TEMPO.CO, Jakarta - Kuasa hukum nelayan Muara Angke, Tigor Hutapea, mengatakan reklamasi Teluk Jakarta yang dilakukan pemerintah Provinsi DKI Jakarta cacat hukum. Ia menilai Keputusan Presiden Nomor 52 Tahun 1995 selalu dijadikan referensi melakukan reklamasi. Di tahun itu, pemerintah masih bersifat otoriter.
"Sehingga kebijakan ada yang menguntungkan sebagian orang yang punya modal," kata Tigor dalam diskusi reklamasi di Jakarta Barat, Kamis, 14 April 2016.
Menurut aktivis Lembaga Bantuan Hukum Jakarta itu, dari tahun 1995 hingga 2010, belum terlihat proyek reklamasi dilakukan. Namun pada 2011 pengajuan izin dari pengembang untuk reklamasi mulai tampak. Ia mencontohkan kawasan permukiman Pantai Indah Kapuk yang juga berasal dari reklamasi.

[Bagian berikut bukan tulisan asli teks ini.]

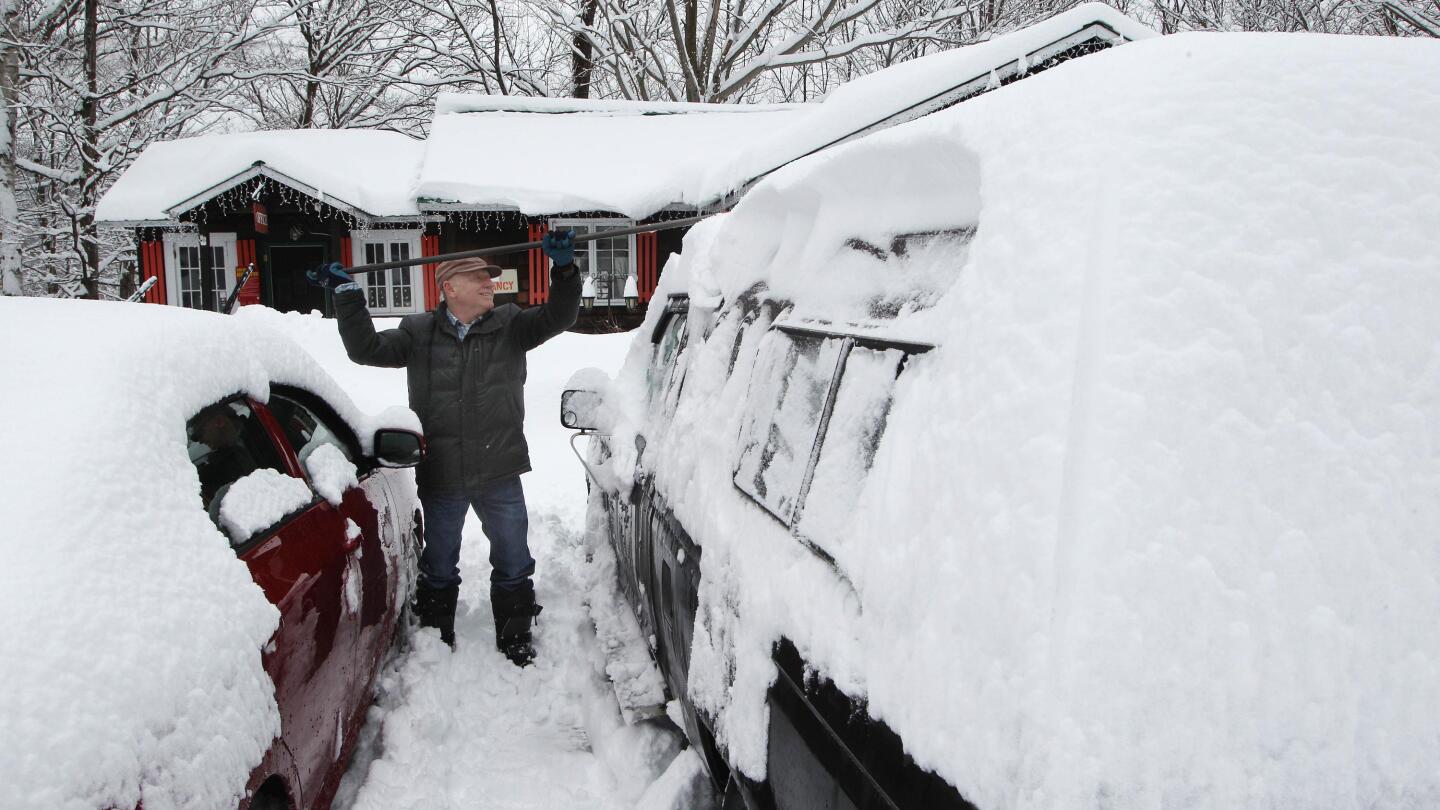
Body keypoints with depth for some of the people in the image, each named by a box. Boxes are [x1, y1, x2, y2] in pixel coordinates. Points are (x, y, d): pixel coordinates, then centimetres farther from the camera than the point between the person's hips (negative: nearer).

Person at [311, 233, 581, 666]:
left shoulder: (510, 325, 0)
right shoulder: (419, 332, 1)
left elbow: (559, 317, -11)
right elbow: (367, 349, -3)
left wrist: (563, 268, -26)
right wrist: (347, 296, -10)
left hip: (500, 473, 0)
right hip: (440, 477, 0)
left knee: (513, 563, 12)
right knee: (438, 566, 16)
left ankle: (515, 639, 30)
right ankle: (435, 639, 34)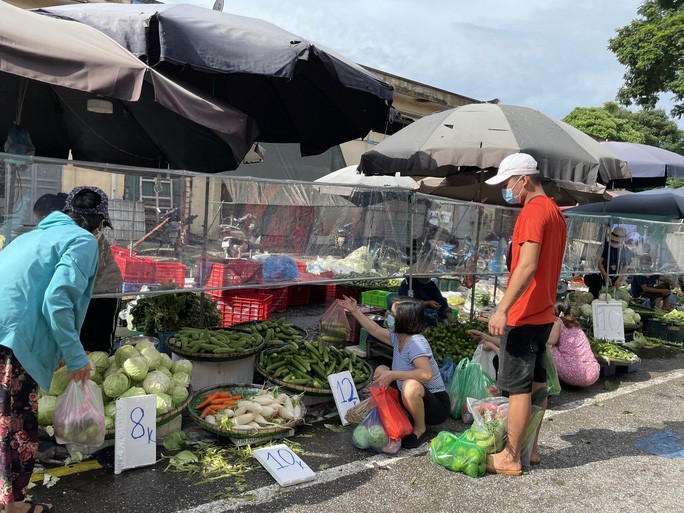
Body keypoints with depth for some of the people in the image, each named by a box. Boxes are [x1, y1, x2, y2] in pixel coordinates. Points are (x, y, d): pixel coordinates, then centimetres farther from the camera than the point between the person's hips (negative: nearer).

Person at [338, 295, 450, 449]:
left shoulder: (416, 343, -27)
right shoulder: (398, 336, -1)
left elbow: (427, 374, -41)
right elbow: (376, 330, 16)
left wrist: (393, 375, -39)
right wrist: (354, 311, 17)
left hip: (437, 406, -9)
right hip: (415, 401, 9)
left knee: (411, 385, -39)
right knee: (381, 370, 10)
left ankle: (420, 429, -9)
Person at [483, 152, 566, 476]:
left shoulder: (533, 211, -16)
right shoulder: (555, 211, 14)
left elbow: (527, 265, -26)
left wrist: (502, 309, -29)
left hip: (524, 316, -10)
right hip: (544, 314, 10)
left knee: (518, 387, -3)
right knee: (536, 383, 15)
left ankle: (510, 458, 6)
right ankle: (530, 448, 26)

Baca Juga: Jakarta Makin Tak Ramah bagi Nelayan
Tigor mengatakan reklamasi boleh dilakukan. Peruntukan reklamasi bisa dijalankan, misalnya untuk pertambangan, permukiman, serta pengambilan sumber daya di laut. Namun, sebelum reklamasi berjalan, harus ada analisis dampak lingkungan. "Harus ada kajian strategis, jika reklamasi di daerah konservasi, tidak boleh dilakukan," katanya.

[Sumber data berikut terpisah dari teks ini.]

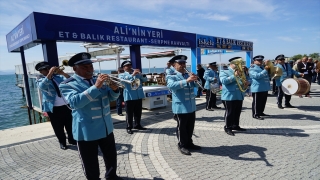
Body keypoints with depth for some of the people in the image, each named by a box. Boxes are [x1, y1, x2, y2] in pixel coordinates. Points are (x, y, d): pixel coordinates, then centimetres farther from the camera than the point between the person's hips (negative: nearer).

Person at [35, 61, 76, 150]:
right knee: (58, 127, 8)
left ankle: (71, 139, 32)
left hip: (67, 105, 2)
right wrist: (50, 74, -35)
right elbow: (42, 86, -23)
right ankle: (62, 142, 29)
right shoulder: (40, 80, 0)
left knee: (70, 124, 13)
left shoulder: (59, 76, 8)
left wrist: (63, 73, -26)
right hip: (54, 108, -2)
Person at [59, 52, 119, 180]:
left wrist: (114, 89, -14)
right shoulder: (67, 85, -10)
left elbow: (111, 98, 9)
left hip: (107, 128, 6)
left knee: (111, 157, 22)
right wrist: (96, 87, -34)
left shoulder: (98, 80, 7)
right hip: (86, 131, -6)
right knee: (90, 164, 11)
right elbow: (74, 102, -28)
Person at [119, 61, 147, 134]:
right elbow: (123, 79, -18)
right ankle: (129, 127, 10)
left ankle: (137, 125, 27)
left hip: (139, 96, 5)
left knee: (138, 112, 13)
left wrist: (142, 74, -9)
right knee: (129, 113, 0)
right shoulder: (122, 75, 4)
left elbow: (144, 80, 13)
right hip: (129, 97, -4)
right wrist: (132, 74, -27)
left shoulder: (137, 73, 17)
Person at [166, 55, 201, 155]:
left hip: (191, 106, 7)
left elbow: (197, 85, 11)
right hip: (180, 107, -6)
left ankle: (189, 143, 32)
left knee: (190, 126, 16)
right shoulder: (172, 77, -7)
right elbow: (171, 86, -28)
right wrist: (187, 81, -37)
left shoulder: (188, 75, 14)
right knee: (182, 127, 4)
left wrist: (196, 80, -13)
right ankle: (182, 145, 19)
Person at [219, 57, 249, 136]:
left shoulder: (240, 71, 17)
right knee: (229, 113, -1)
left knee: (237, 112, 15)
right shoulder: (224, 71, -3)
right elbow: (224, 81, -20)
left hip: (239, 96, 7)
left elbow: (246, 80, 19)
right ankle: (228, 128, 10)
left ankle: (235, 125, 30)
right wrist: (234, 76, -21)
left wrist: (246, 83, -5)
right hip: (229, 96, -7)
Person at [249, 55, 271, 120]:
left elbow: (267, 75, 29)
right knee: (257, 102, -5)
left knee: (263, 101, 15)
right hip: (257, 88, -9)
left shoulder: (262, 67, 20)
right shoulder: (252, 68, -7)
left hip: (265, 88, 9)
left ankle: (261, 112, 28)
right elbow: (257, 76, -23)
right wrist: (265, 70, -25)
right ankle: (255, 114, 1)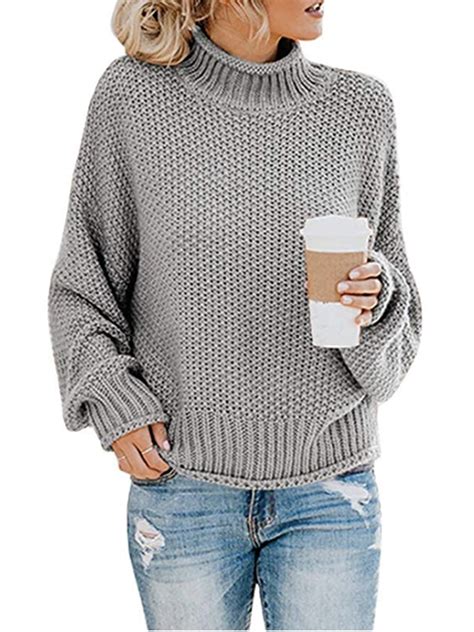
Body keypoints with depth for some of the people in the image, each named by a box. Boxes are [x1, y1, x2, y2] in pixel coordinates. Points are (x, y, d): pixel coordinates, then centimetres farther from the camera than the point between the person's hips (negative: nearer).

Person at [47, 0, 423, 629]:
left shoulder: (360, 105, -1)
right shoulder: (132, 95, -4)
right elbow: (83, 277, 5)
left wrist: (373, 300, -14)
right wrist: (113, 402, -7)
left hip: (328, 484, 1)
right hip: (181, 478, 0)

Pemerintah DKI Jakarta berencana melakukan reklamasi terhadap 17 pulau di Jakarta. Tigor mengatakan seharusnya ada kajian analisis dampak lingkungan secara menyeluruh terhadap rencana reklamasi. Jika analisis hanya dilakukan terhadap satu pulau saja, tidak akan mencerminkan analisis yang komprehensif. "Amdal yang dikeluarkan hanya fokus ke satu pulau, dampaknya enggak kelihatan."